Figure 1: (A) “Two 1D density profiles, ρ1 and ρ2, are generated from two different atomistic configurations using atom-centered smoothing kernel functions. The ‘distance’ between them is measured as the L2 norm of their difference, which corresponds to the highlighted area in the middle plot.” (B) “Shown here is a 2D density field using smoothing kernels whose widths depend on the distances of the atoms from the origin.

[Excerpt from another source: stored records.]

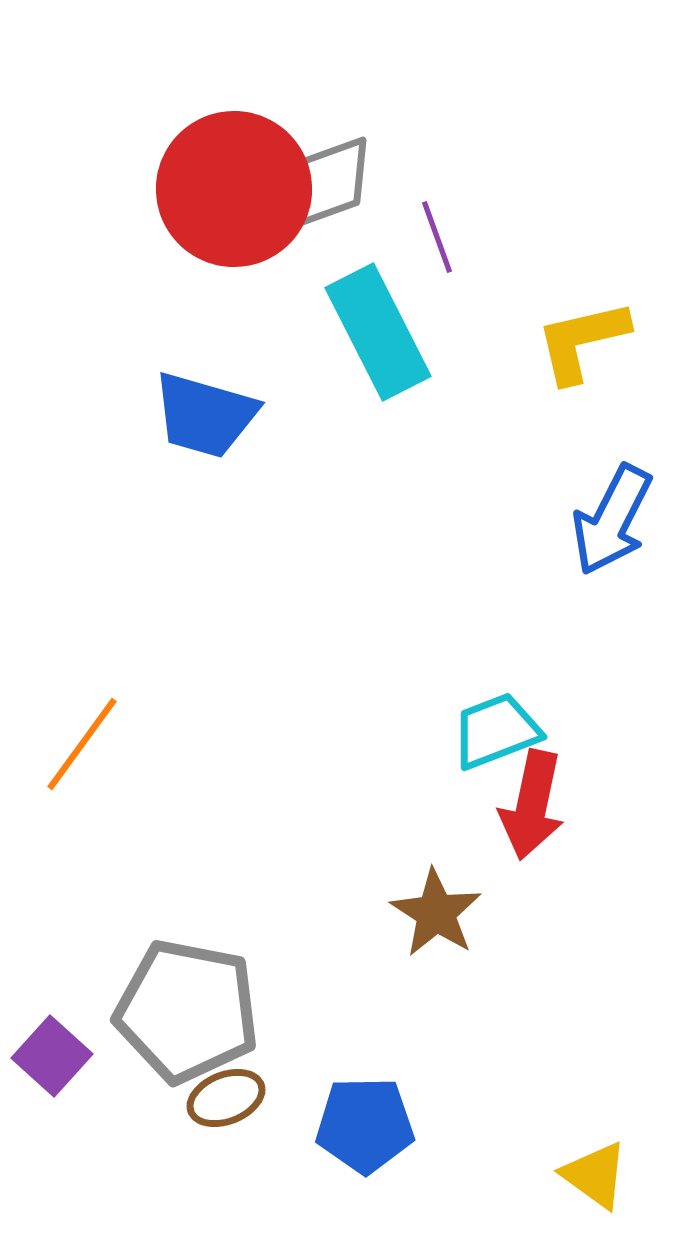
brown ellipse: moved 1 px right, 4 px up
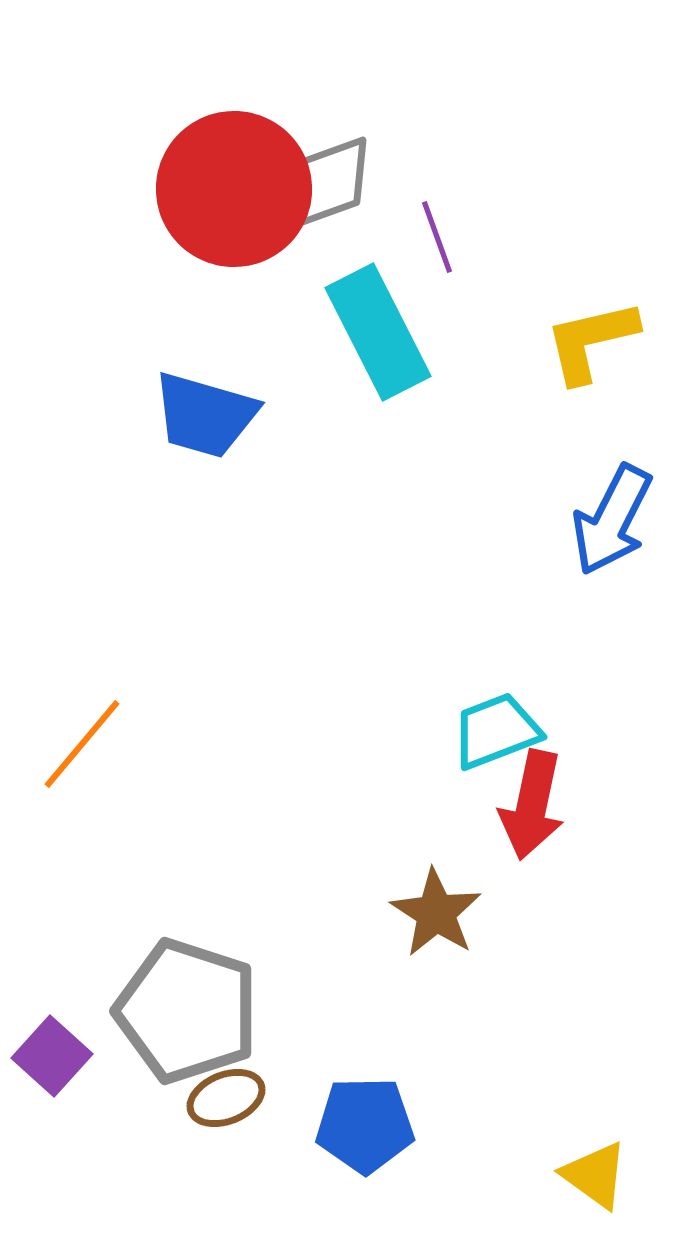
yellow L-shape: moved 9 px right
orange line: rotated 4 degrees clockwise
gray pentagon: rotated 7 degrees clockwise
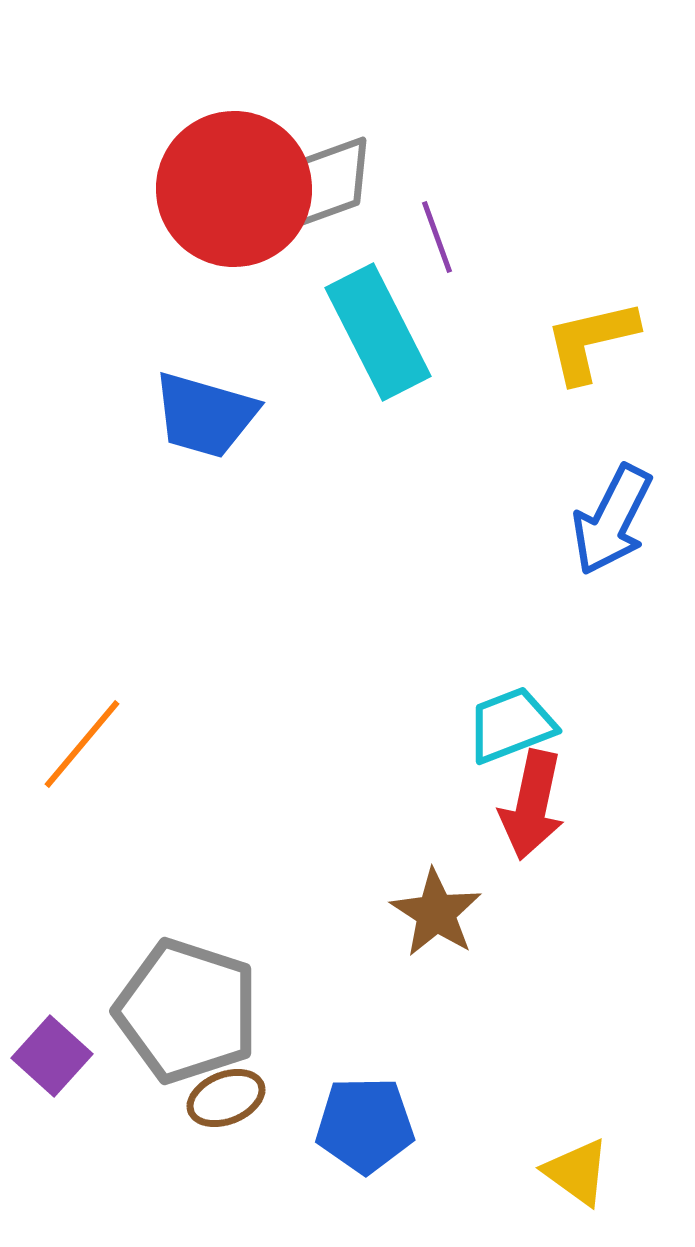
cyan trapezoid: moved 15 px right, 6 px up
yellow triangle: moved 18 px left, 3 px up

Darker shades indicate higher density.” 

The preprint by Tang et al. describes the DECAF algorithm (Fig. 1) and also briefly reviews and critically compares with the recent literature of similar methods [such as Smooth Overlap of Atomic Positions (SOAP), Coulomb Matrix, Graph Approximated Energy (GRAPE), and Atom-Centered Symmetry Functions].

The work rests on the key idea of splitting up conventional functional forms into two separate problems, one of representation and one of interpolation, which appears particularly powerful. Molecular fingerprint algorithms such as DECAF are promising in representing atomic neighborhoods faithfully using kernel regression methods. All the beneficial tools and analyses from modern statistics come into play, but there are still open questions that remain. For instance, it is not clear which smoothing kernel, distance metric (and so on) is superior in relating atomic configurations to one-another -- both in general and in specific situations. It is conceivable that there does not exist a best one-size-fits-all option. Furthermore, there will as always be tradeoffs between resolution and computational costs. For an introductory discussion on these topics, the preprint by Tang et al. (and the references within) is a good place to start.